- [EXERCISE DESCRIPTION]: Print the section of the methylation data text between "- Allows integration" and "(Human build 36.3).", inclusive, with every word unchanged.

- [TEXT SHOWN]:
Segment Open

Analysis of methylation data

The scanned microarray images of methylation data are further analyzed by the system, which normalizes the raw data to reduce the effects of experimental variation, background and average normalization, and performs standard statistical tests on the results. The data can then be compiled into several types of figures for visualization and analysis. Scatter plots are used to correlate the methylation data; bar plots to visualize relative levels of methylation at each site tested; heat maps to cluster the data to compare the methylation profile at the sites tested. Figure 2 shows the different types of results generated.

== Advantages and disadvantages ==

Advantages
- No PCR is required, which means that there will be no selective bias towards shorter fragments.
- Ability to survey up to 12 samples per chip allows for high throughput processing.
- Allows integration of data between other platforms such as gene expression and microRNA profiling.
- The method looks at ~2 CpG sites per CpG island, providing genome-wide coverage of methylation patterns (850K?)

Disadvantages
- Not every gene annotated in the NCBI database was included in the design of this assay. The first version covered 14,495 genes out of the 17,052 GeneIDs present at the time (Human build 36.3).
- According to Staaf et al. (2008), “the Infinium II assay seemed to have dye intensity biases between the two channels used in fluorescence detection. Furthermore, this bias was not eliminated even after the data had gone through normalization algorithms used in the BeadStudio software.” This concern, while valid for the GoldenGate methylation assay, is not relevant to the HumanMethylation27k chips, where both probes in a pair extend and fluoresce within the same channel.

Segment Closed

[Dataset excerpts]
Segment Open

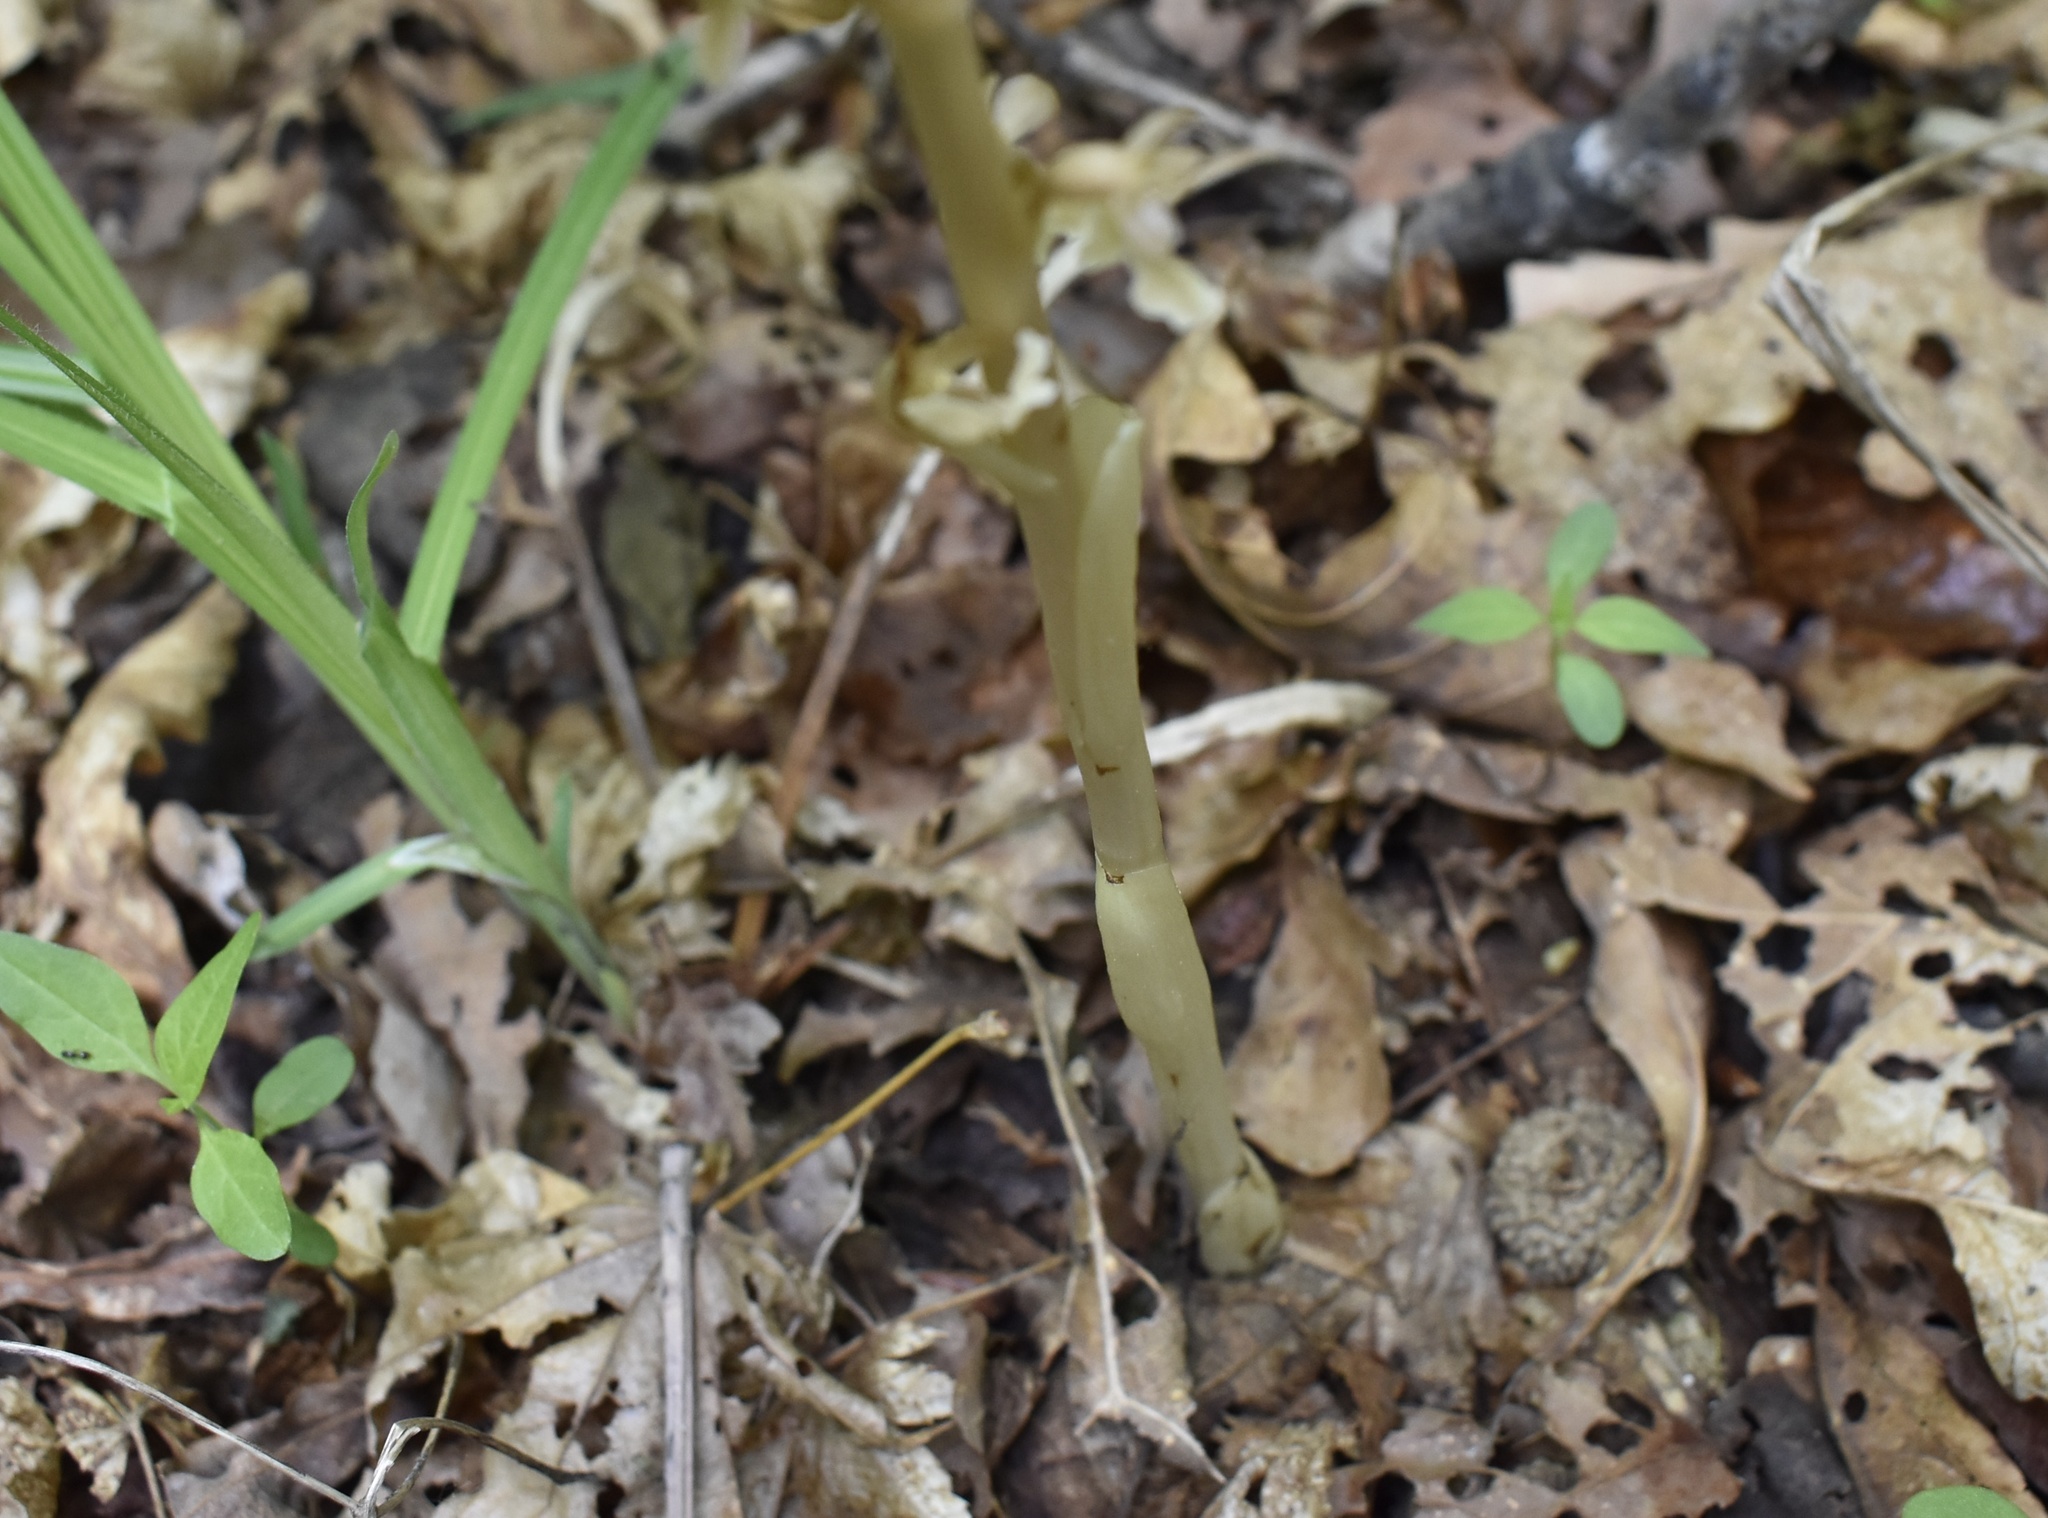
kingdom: Plantae
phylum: Tracheophyta
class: Liliopsida
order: Asparagales
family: Orchidaceae
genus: Neottia
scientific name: Neottia papilligera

Segment Closed

- [SOLUTION TO THIS PROBLEM]:
- Allows integration of data between other platforms such as gene expression and microRNA profiling.
- The method looks at ~2 CpG sites per CpG island, providing genome-wide coverage of methylation patterns (850K?)

Disadvantages
- Not every gene annotated in the NCBI database was included in the design of this assay. The first version covered 14,495 genes out of the 17,052 GeneIDs present at the time (Human build 36.3).